Abstract 11646: ATVB Outstanding Research Award : WDFY3 is Required for the Efficient Degradation of Engulfed Apoptotic Cells by Macrophages During Efferocytosis

Introduction: Defective clearance of apoptotic cells (ACs) by macrophages (efferocytosis) contributes to unresolved inflammation. Our recent genome-wide CRISPR screen has discovered WDFY3 as a novel regulator required for the efficient uptake of ACs during efferocytosis. WDFY3 is well known as a scaffold protein facilitating the autophagic degradation of aggregated proteins in neurons. Yet, if and how WDFY3 may also be required for the efficient degradation of engulfed ACs by macrophages have not been characterized.

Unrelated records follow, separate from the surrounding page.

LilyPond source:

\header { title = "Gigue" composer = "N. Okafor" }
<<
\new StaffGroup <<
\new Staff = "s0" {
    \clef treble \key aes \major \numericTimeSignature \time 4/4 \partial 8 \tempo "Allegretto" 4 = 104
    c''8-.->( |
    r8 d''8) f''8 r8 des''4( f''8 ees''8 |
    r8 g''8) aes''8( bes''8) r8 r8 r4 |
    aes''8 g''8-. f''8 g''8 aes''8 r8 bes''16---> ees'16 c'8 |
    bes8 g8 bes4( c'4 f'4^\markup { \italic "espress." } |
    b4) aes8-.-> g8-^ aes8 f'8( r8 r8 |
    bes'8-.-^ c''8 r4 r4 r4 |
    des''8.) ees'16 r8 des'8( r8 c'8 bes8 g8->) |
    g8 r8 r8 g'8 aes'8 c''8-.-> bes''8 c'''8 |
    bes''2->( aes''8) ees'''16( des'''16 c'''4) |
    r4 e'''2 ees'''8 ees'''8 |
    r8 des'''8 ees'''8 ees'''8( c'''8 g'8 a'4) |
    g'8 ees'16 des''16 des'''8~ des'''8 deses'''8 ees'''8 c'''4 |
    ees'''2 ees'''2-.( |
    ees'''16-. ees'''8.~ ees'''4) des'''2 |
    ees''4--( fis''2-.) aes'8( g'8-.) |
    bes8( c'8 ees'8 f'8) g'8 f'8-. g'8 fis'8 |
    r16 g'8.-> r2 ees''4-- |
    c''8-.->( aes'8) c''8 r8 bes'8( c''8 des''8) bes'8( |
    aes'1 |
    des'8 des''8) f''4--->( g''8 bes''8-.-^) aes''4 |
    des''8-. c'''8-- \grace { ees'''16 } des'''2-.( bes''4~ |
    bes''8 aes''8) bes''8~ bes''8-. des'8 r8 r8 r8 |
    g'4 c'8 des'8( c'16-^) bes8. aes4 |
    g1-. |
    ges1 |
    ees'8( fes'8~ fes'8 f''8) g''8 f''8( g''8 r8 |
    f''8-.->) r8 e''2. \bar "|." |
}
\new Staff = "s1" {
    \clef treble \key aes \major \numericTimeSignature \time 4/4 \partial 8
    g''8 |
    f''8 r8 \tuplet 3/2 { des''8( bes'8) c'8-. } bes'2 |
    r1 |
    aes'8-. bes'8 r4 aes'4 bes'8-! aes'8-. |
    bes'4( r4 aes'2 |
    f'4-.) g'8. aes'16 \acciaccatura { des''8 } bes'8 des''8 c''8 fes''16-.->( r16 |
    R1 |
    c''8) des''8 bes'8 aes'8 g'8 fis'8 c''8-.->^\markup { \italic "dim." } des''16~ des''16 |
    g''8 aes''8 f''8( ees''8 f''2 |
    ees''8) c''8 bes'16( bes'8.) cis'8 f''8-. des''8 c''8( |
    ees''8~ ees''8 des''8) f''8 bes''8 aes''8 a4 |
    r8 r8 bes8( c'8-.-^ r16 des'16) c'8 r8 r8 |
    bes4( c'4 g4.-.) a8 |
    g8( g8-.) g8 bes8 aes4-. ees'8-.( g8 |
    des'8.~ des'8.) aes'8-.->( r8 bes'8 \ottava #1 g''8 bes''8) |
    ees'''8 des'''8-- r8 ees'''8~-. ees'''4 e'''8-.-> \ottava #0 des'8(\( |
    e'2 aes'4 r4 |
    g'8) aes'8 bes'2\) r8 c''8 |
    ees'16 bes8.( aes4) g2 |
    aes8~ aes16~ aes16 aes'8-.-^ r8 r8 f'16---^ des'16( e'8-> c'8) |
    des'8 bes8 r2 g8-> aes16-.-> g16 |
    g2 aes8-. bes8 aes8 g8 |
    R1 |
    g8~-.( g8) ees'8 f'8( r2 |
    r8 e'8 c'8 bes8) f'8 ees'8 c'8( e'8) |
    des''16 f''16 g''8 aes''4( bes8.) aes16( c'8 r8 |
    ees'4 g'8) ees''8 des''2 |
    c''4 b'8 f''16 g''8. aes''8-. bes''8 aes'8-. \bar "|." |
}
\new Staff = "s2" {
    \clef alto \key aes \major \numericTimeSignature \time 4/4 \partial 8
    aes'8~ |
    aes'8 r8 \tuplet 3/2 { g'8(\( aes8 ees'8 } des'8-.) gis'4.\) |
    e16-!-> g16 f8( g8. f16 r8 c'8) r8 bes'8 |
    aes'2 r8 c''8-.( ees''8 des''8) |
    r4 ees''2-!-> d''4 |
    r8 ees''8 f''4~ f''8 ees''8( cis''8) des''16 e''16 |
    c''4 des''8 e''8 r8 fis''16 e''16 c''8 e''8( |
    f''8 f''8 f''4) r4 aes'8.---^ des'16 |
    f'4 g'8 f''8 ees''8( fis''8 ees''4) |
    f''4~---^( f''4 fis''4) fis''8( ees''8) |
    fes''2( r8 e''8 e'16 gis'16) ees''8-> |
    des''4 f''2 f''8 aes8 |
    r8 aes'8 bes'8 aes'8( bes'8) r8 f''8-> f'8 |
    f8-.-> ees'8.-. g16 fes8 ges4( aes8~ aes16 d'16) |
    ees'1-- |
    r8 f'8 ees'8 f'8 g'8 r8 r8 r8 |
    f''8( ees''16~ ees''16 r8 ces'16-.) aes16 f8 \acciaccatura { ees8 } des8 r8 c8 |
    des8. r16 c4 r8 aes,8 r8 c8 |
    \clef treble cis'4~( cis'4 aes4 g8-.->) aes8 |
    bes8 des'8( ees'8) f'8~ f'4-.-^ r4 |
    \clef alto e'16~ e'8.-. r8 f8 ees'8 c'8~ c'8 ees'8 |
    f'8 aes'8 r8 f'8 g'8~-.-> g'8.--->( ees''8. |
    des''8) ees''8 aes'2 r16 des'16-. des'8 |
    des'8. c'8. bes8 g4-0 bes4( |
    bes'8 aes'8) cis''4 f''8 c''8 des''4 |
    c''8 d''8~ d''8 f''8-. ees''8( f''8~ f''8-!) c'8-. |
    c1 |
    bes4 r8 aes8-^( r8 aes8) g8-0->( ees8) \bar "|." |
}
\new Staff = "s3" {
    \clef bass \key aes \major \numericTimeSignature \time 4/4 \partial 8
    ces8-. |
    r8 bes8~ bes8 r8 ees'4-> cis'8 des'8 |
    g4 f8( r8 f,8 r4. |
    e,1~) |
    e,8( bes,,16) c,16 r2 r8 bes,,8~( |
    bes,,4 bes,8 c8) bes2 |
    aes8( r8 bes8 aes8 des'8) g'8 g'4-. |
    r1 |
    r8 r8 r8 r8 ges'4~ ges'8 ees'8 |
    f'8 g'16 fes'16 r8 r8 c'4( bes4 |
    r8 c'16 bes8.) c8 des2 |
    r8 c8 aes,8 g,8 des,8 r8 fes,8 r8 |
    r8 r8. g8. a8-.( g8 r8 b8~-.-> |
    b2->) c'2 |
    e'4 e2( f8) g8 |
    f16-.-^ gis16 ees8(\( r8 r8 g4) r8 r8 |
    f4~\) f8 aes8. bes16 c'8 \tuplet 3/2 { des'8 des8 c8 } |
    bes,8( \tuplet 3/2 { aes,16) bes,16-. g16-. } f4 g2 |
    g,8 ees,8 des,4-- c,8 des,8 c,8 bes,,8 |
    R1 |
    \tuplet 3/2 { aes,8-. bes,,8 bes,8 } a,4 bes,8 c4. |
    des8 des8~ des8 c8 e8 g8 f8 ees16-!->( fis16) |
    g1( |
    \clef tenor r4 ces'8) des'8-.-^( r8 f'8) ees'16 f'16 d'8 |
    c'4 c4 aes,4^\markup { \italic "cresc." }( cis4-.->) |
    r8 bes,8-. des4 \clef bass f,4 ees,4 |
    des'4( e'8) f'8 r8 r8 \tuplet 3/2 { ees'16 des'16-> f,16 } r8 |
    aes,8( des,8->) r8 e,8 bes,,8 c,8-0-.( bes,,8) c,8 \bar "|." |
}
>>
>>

Hypothesis: WDFY3 is responsible for the efficient degradation of ACs by interacting with other autophagic proteins to facilitate phagosome-lysosome fusion, a process known as LC3-associated phagocytosis (LAP). Methods: Bone marrow-derived macrophages (BMDMs), peritoneal macrophages (PMs), and mice with myeloid-specific Wdfy3 knockout (LysMCre +/- Wdfy3 fl/fl ) or transgenic overexpression of human WDFY3 ( hWDFY3 Tg ) were used for in vitro and in vivo assays. Results: Wdfy3 knockout BMDMs and PMs showed impaired lysosomal acidification and degradation of engulfed ACs. Mechanistically, Wdfy3 knockout impedes efficient LC3 lipidation upon AC engulfment, the last step required for phagosome-lysosome fusion and subsequent lysosomal degradation. Pull-down assay supports that WDFY3 interacts with GABARAP, but not LC3B, to mediate LC3 lipidation, supporting the direct involvement of WDFY3 protein in the process. At the transcriptomic level, RNA-seq and pathway analyses further revealed that gene sets of ROS/RNS production by phagocytes, fatty acid oxidation, and autophagosome were enriched in differentially expressed genes downregulated in Wdfy3 knockout BMDM, supporting the secondary effects of WDFY3-deficiency on the mRNA expression of genes and pathways essential for cargo degradation. Intriguingly, BMDMs and PMs from hWDFY3 Tg mice showed enhanced AC uptake and degradation both in vitro and in vivo , suggesting that WDFY3 has a wide dynamic range in its regulatory capacity. Conclusion: We discovered a novel role of WDFY3 in the degradation of ACs during macrophage efferocytosis. Enhancing WDFY3 may represent a therapeutic approach to promote the resolution of inflammation in diseases due to defective efferocytosis.